Prompt:
Here, the job is to give back every entry below unchanged, omitting pictures.

---

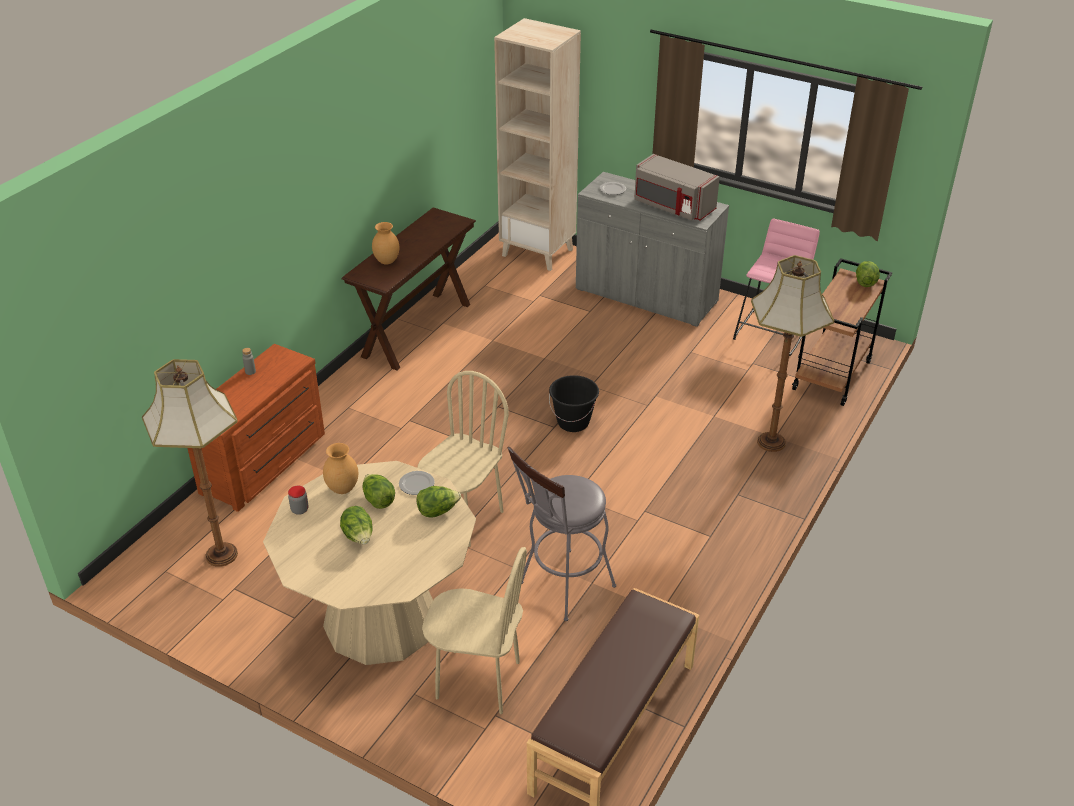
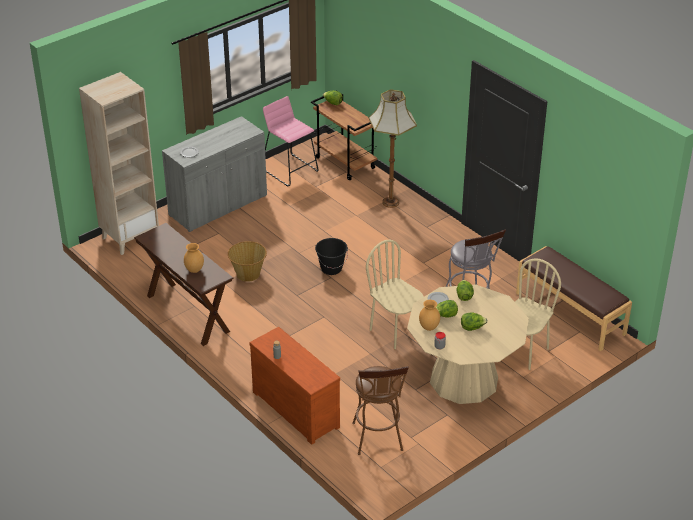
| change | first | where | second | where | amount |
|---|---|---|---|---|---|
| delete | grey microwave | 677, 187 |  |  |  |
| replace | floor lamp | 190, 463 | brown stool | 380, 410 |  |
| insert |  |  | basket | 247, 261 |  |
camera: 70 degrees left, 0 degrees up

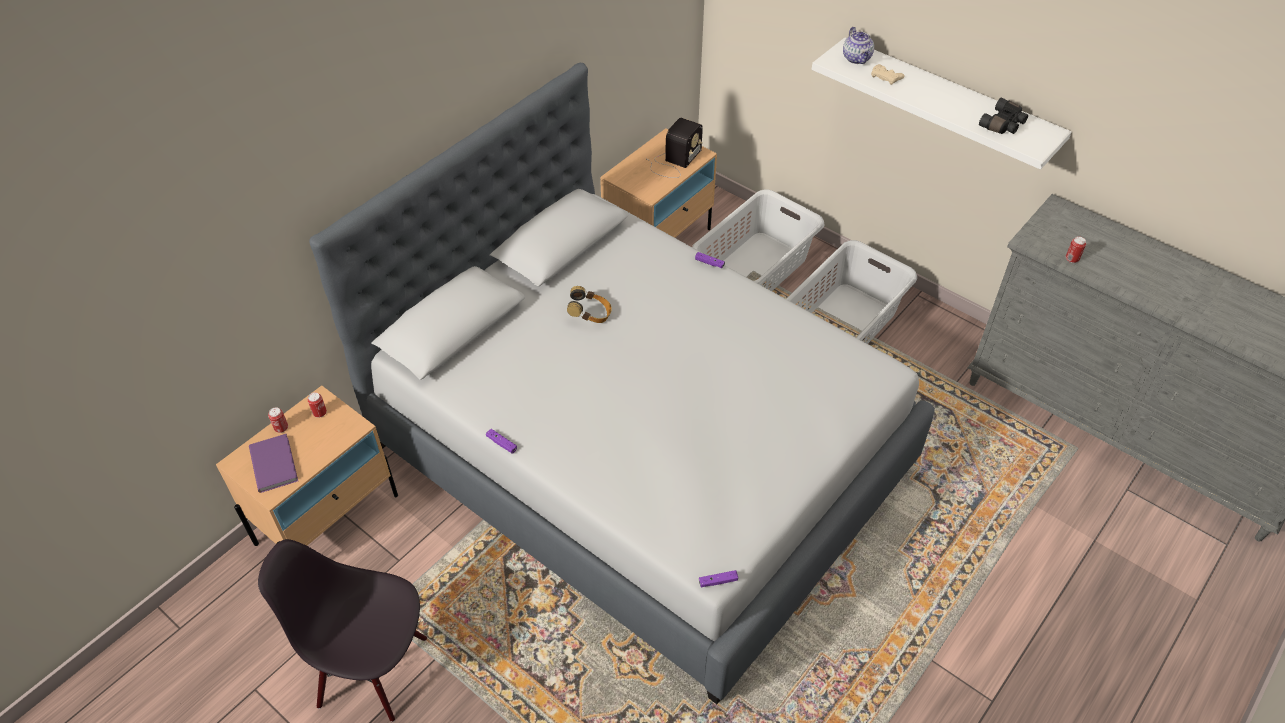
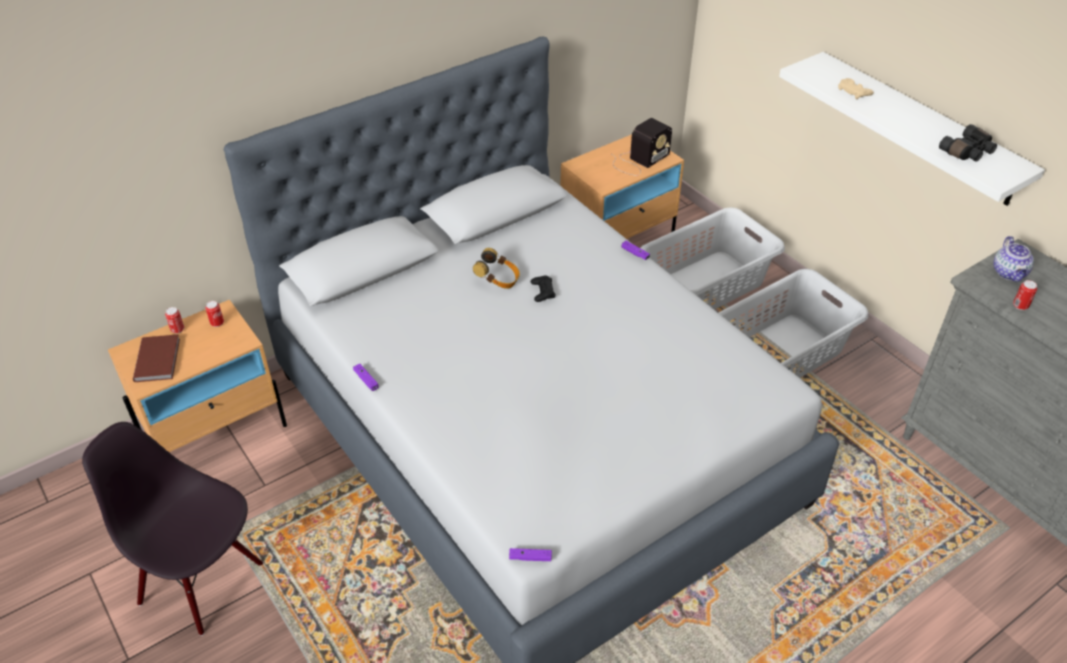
| change | first | where | second | where | amount |
|---|---|---|---|---|---|
| move | teapot | 858, 45 |  | 1013, 259 |  |
| recolor | purple book | 273, 463 | brown book | 156, 358 |  |
| insert |  |  | black game controller | 542, 288 |  |
camera: 15 degrees right, 5 degrees down

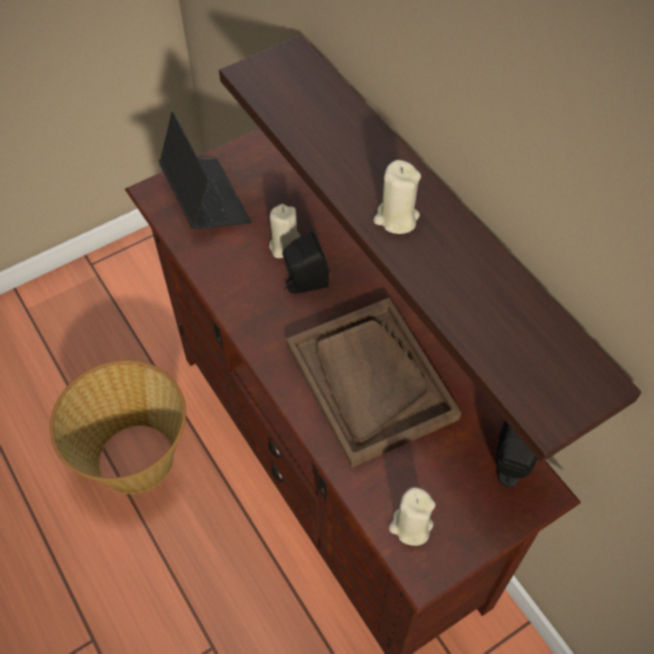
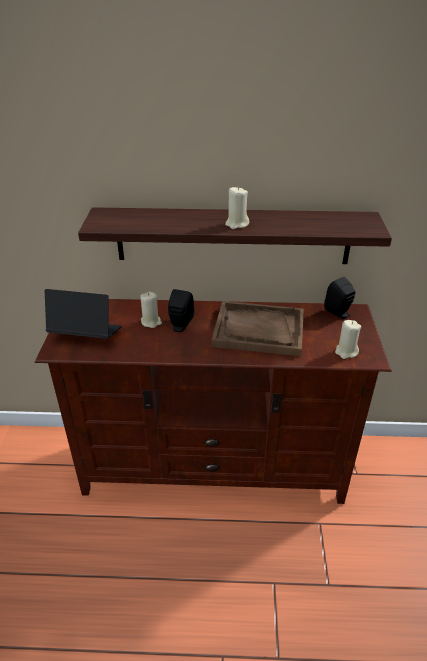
| change | first | where | second | where | amount |
|---|---|---|---|---|---|
| delete | basket | 118, 427 |  |  |  |
camera: 55 degrees left, 20 degrees down

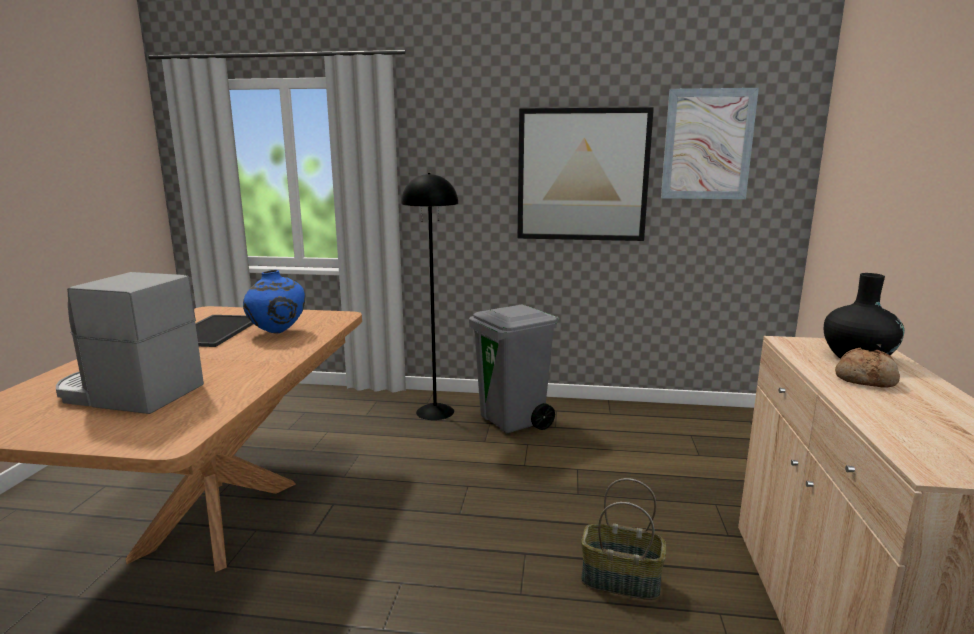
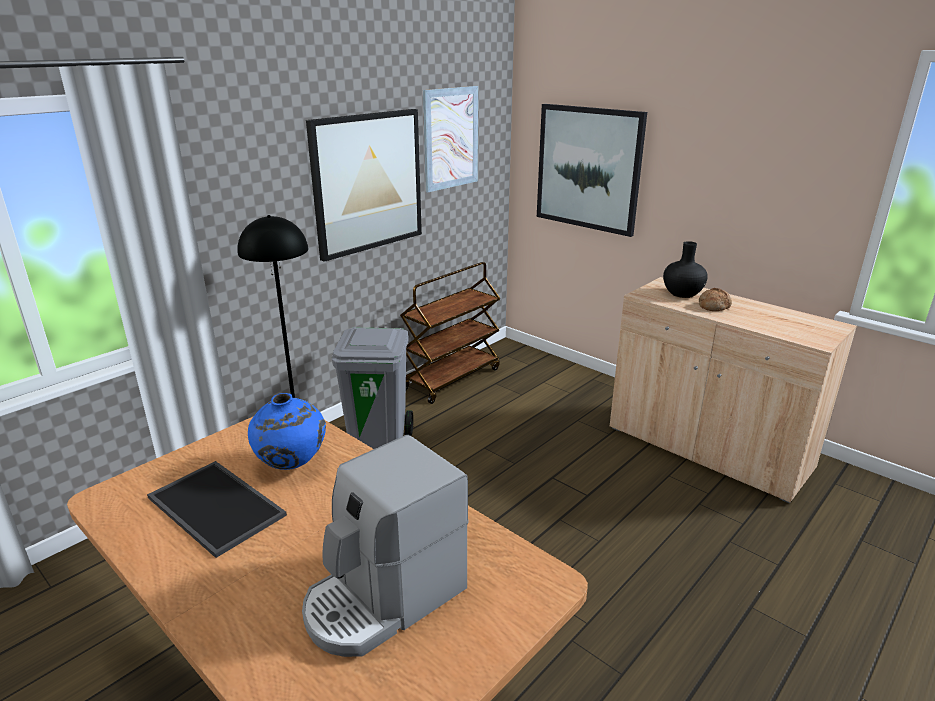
| change | first | where | second | where | amount |
|---|---|---|---|---|---|
| delete | basket | 623, 539 |  |  |  |
| insert |  |  | picture | 592, 170 |  |
| insert |  |  | brown cart | 450, 333 |  |
camera: 55 degrees left, 10 degrees up

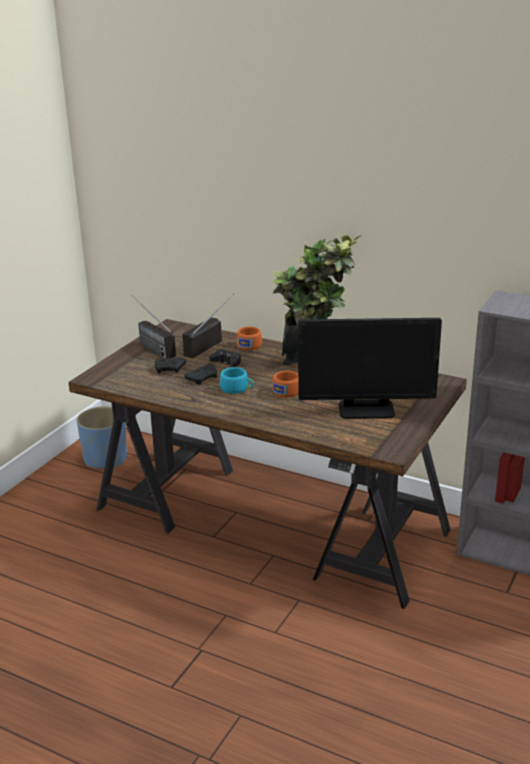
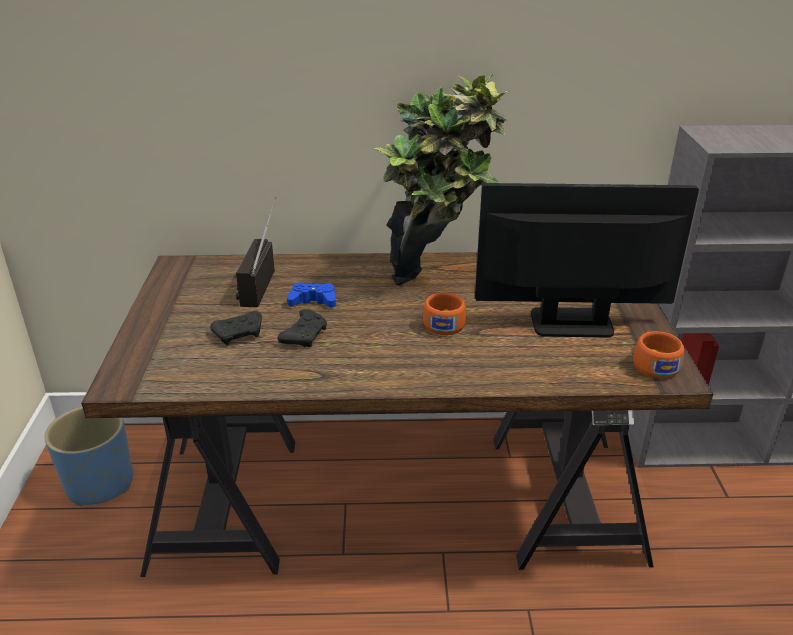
| change | first | where | second | where | amount |
|---|---|---|---|---|---|
| delete | radio | 154, 327 |  |  |  |
| rotate | monitor | 370, 368 |  | 587, 260 | 150 degrees counterclockwise |
| move | orange cup | 249, 338 |  | 658, 355 |  |
| recolor | black game controller | 225, 358 | blue game controller | 311, 295 |  |
| delete | turquoise cup | 237, 380 |  |  |  |
camera: 30 degrees left, 5 degrees up

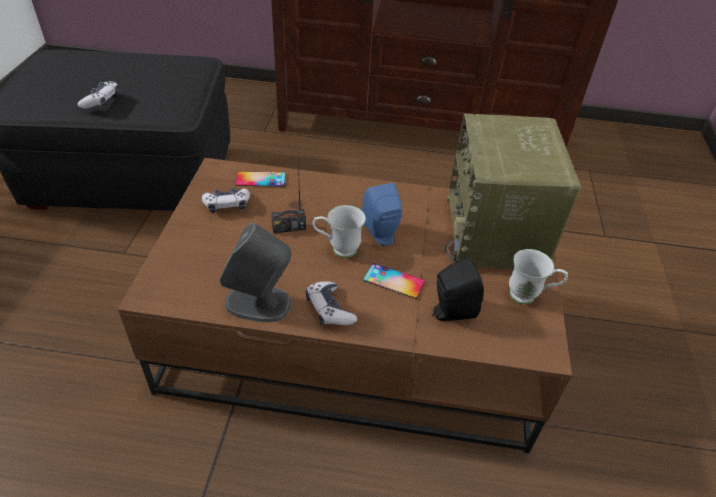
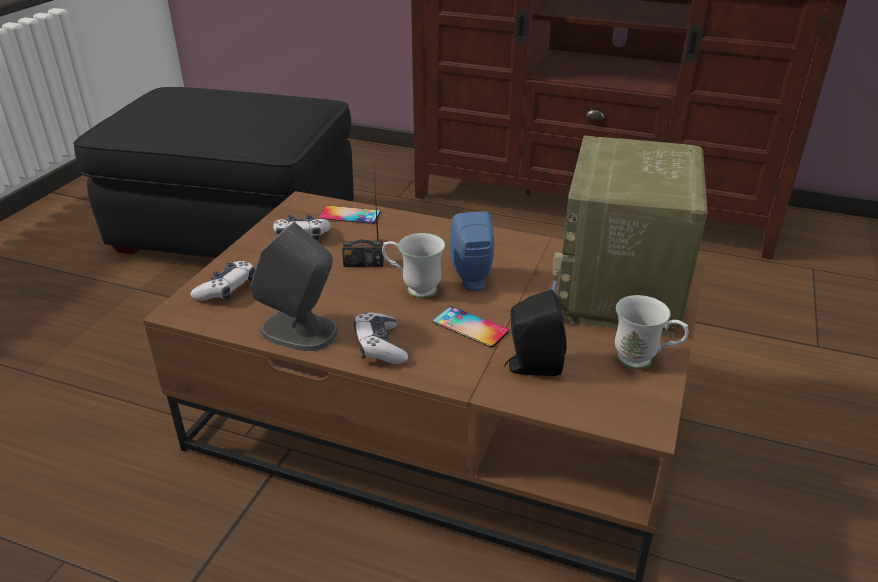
| change | first | where | second | where | amount |
|---|---|---|---|---|---|
| move | game controller | 99, 95 |  | 222, 281 |  |
camera: 15 degrees right, 10 degrees down

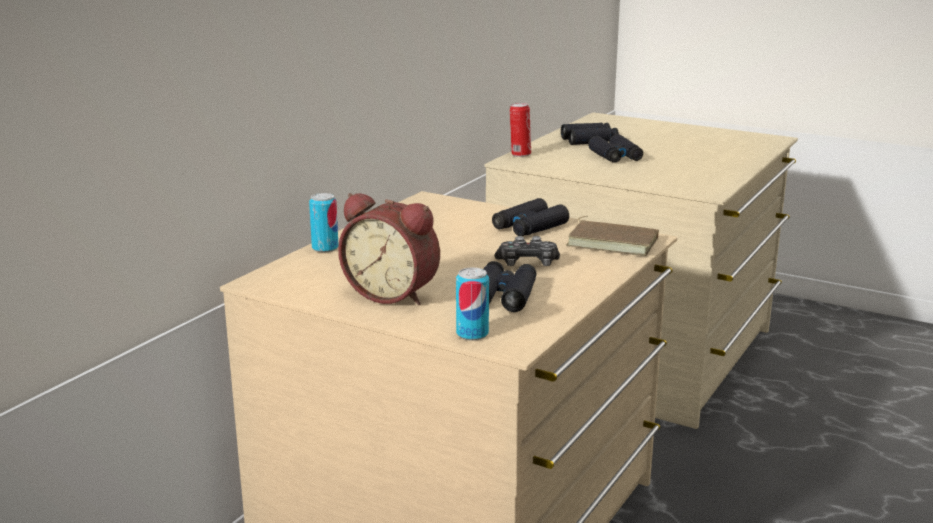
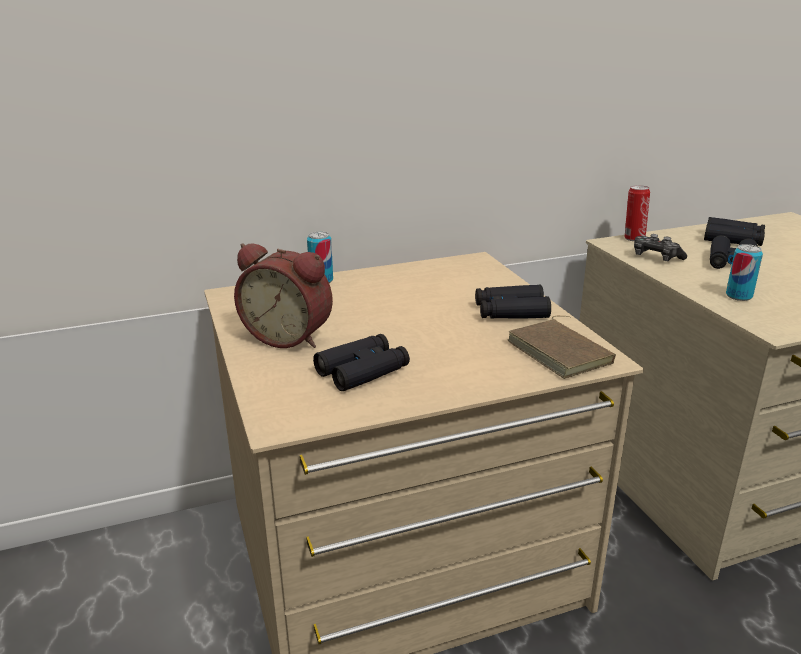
| change | first | where | second | where | amount |
|---|---|---|---|---|---|
| rotate | alarm clock | 389, 249 |  | 283, 295 | 45 degrees counterclockwise |
| move | game controller | 527, 251 |  | 660, 247 |  |
| move | can | 472, 304 |  | 744, 272 |  |
camera: 40 degrees right, 5 degrees up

---

Result of the exercise:
| change | first | where | second | where | amount |
|---|---|---|---|---|---|
| delete | grey microwave | 677, 187 |  |  |  |
| replace | floor lamp | 190, 463 | brown stool | 380, 410 |  |
| insert |  |  | basket | 247, 261 |  |
camera: 70 degrees left, 0 degrees up

| change | first | where | second | where | amount |
|---|---|---|---|---|---|
| move | teapot | 858, 45 |  | 1013, 259 |  |
| recolor | purple book | 273, 463 | brown book | 156, 358 |  |
| insert |  |  | black game controller | 542, 288 |  |
camera: 15 degrees right, 5 degrees down

| change | first | where | second | where | amount |
|---|---|---|---|---|---|
| delete | basket | 118, 427 |  |  |  |
camera: 55 degrees left, 20 degrees down

| change | first | where | second | where | amount |
|---|---|---|---|---|---|
| delete | basket | 623, 539 |  |  |  |
| insert |  |  | picture | 592, 170 |  |
| insert |  |  | brown cart | 450, 333 |  |
camera: 55 degrees left, 10 degrees up

| change | first | where | second | where | amount |
|---|---|---|---|---|---|
| delete | radio | 154, 327 |  |  |  |
| rotate | monitor | 370, 368 |  | 587, 260 | 150 degrees counterclockwise |
| move | orange cup | 249, 338 |  | 658, 355 |  |
| recolor | black game controller | 225, 358 | blue game controller | 311, 295 |  |
| delete | turquoise cup | 237, 380 |  |  |  |
camera: 30 degrees left, 5 degrees up

| change | first | where | second | where | amount |
|---|---|---|---|---|---|
| move | game controller | 99, 95 |  | 222, 281 |  |
camera: 15 degrees right, 10 degrees down

| change | first | where | second | where | amount |
|---|---|---|---|---|---|
| rotate | alarm clock | 389, 249 |  | 283, 295 | 45 degrees counterclockwise |
| move | game controller | 527, 251 |  | 660, 247 |  |
| move | can | 472, 304 |  | 744, 272 |  |
camera: 40 degrees right, 5 degrees up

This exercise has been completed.